At least four pro-Palestinian protesters, their faces covered by keffiyehs, barged into the History of Modern Israel course on Tuesday, refusing to leave initially as the professor tried to escort them out and students told them to “please get out of here,” as shown on video posted by Stop Antisemitism.
One of the protesters delivered an anti-Israel harangue while others passed out at least two fliers. The first said “Crush Zionism” and showed a drawing of a boot stepping on the Star of David, an image credited to the “Palestinian Liberation Poster Project.”
The second showed an Israeli flag on fire with the caption, “Burn Zionism to the Ground.”
Columbia Interim President Katrina Armstrong said the university “will move quickly to investigate this act,” saying that acts of antisemitism or other forms of discrimination are “unacceptable and will not be tolerated.”
“Today a History of Modern Israel class was disrupted by protesters who handed out fliers,” said Ms. Armstrong in a Tuesday statement. “We strongly condemn this disruption, as well as the fliers that included violent imagery that is unacceptable on our campus and in our community.”
She said, “No group of students has a right to disrupt another group of students in a Columbia classroom.

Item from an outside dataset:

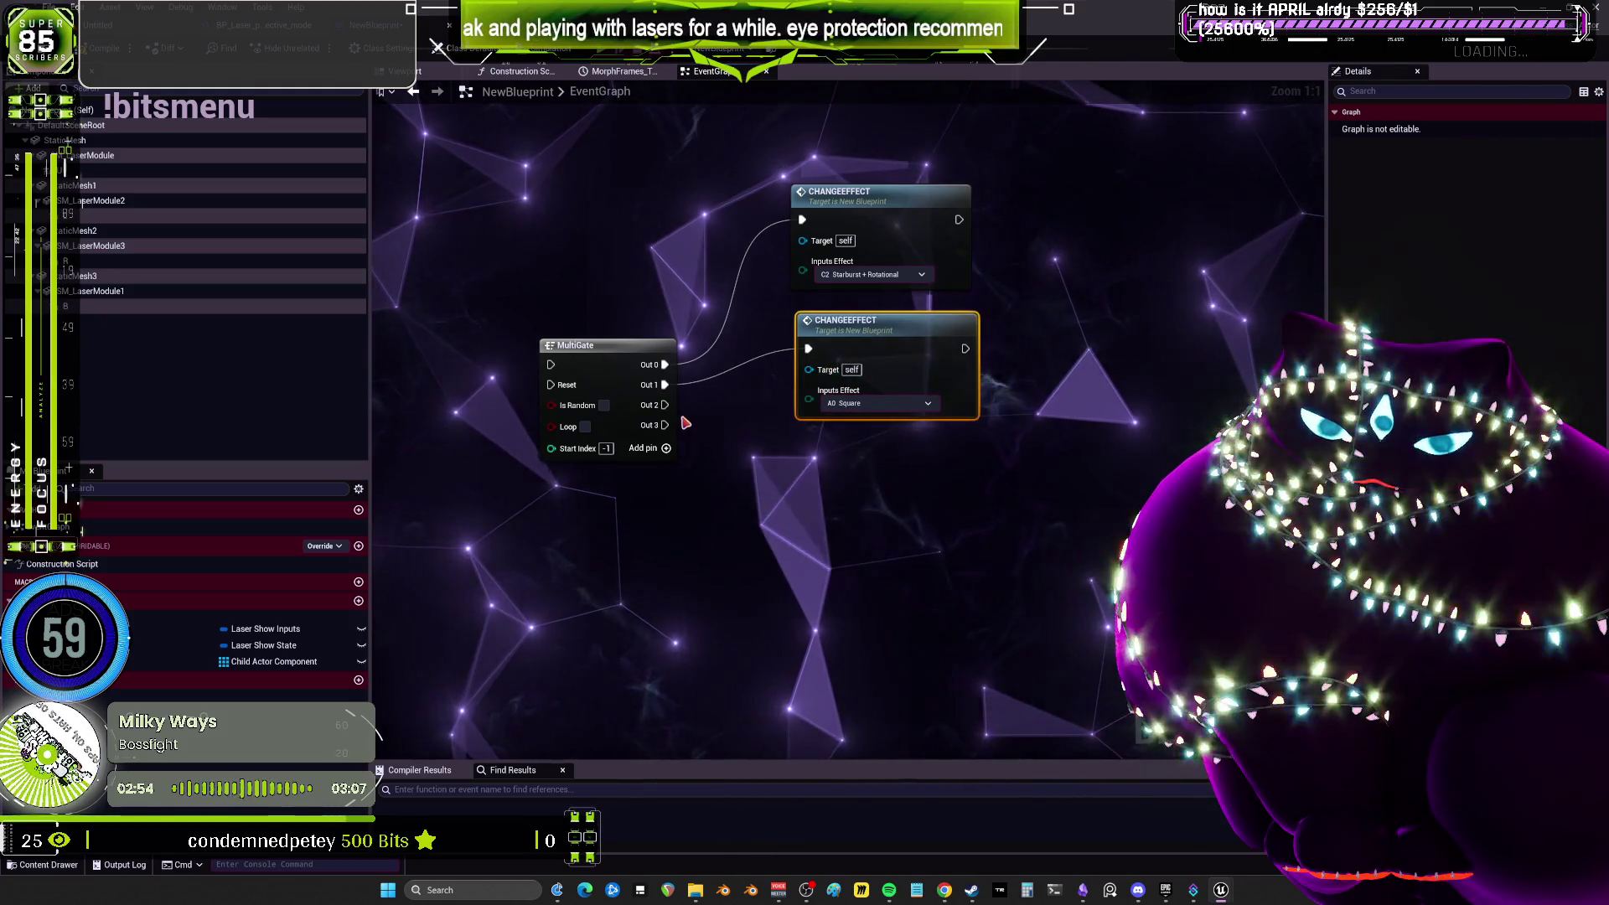
pyautogui.rightClick(643, 524)
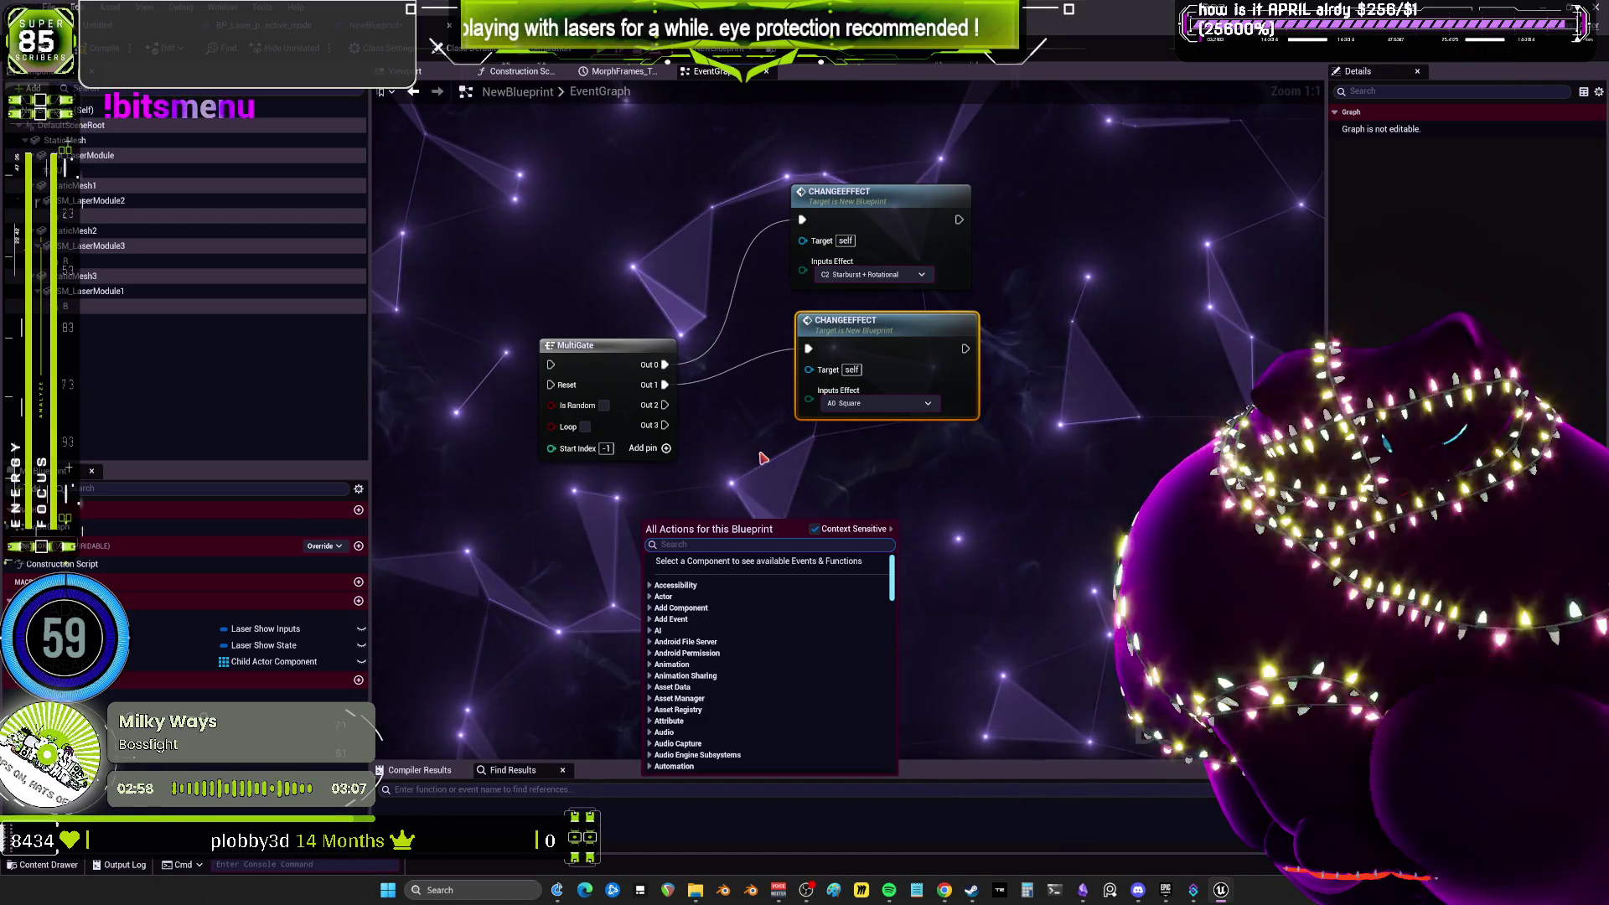
# Promote the duplicate call's Inputs Effect pin to a variable placed below the MultiGate.
pyautogui.write('ENUM INPUT EFFEC')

Disrupting academic activities constitutes a violation of the Rules of University conduct and the nature of the disruption may constitute violations of other University policies.”
The incident comes with pro-Palestinian unrest once again percolating on the Manhattan campus, despite the Israel-Hamas ceasefire that went into effect Sunday.
In November 2023, the university suspended its Students for Justice in Palestine chapter, but groups such as Columbia Social Workers for Palestine and Columbia University Apartheid Divest have picked up where the SJP left off.
The campus organizations held a walkout and a protest Tuesday to advance a host of demands, including divesting from Israel and lifting the suspensions of two student activists.
“There will be no school as usual as long as Columbia funds genocide,” said the CUAD on Instagram.
In a Jan. 17 report, the pro-Israel watchdog group Canary Mission called Columbia a “national model” for anti-Israel activism, crediting the SJP chapter for “orchestrating campus protests and normalizing Hamas’ antisemitic and violent rhetoric and imagery.”
The report said that Columbia allowed SJP “to rebrand as Columbia University Apartheid Divest,” which then “proceeded to amp up SJP’s antisemitic rhetoric and violent intimidation tactics.”
“CUAD launched what would become the template for anti-Israel protests across the country: an encampment on university grounds to establish the ‘Popular University of Gaza,’” said the report, titled “From Tehran to Columbia: Inside America’s Student Intifada.”
“Through the encampment, NSJP’s stated plan was to ‘seize control of our institutions, campus by campus, until Palestine is free,’” it said.
Canary Mission listed profiles of 321 “key players supporting Hamas” at Columbia, but most of them aren’t students.
The breakdown included 68 students and 145 faculty and staff, as well as 108 “outside agitators.”
Meanwhile, the pro-Palestinian Council on American-Islamic Relations listed Columbia as one of 14 “hostile campuses,” citing disciplinary action taken against student activists.
The University Judicial Board held disciplinary hearings earlier this month for students who participated in the Gaza Solidarity Encampment last April, according to the Columbia Spectator, the student newspaper.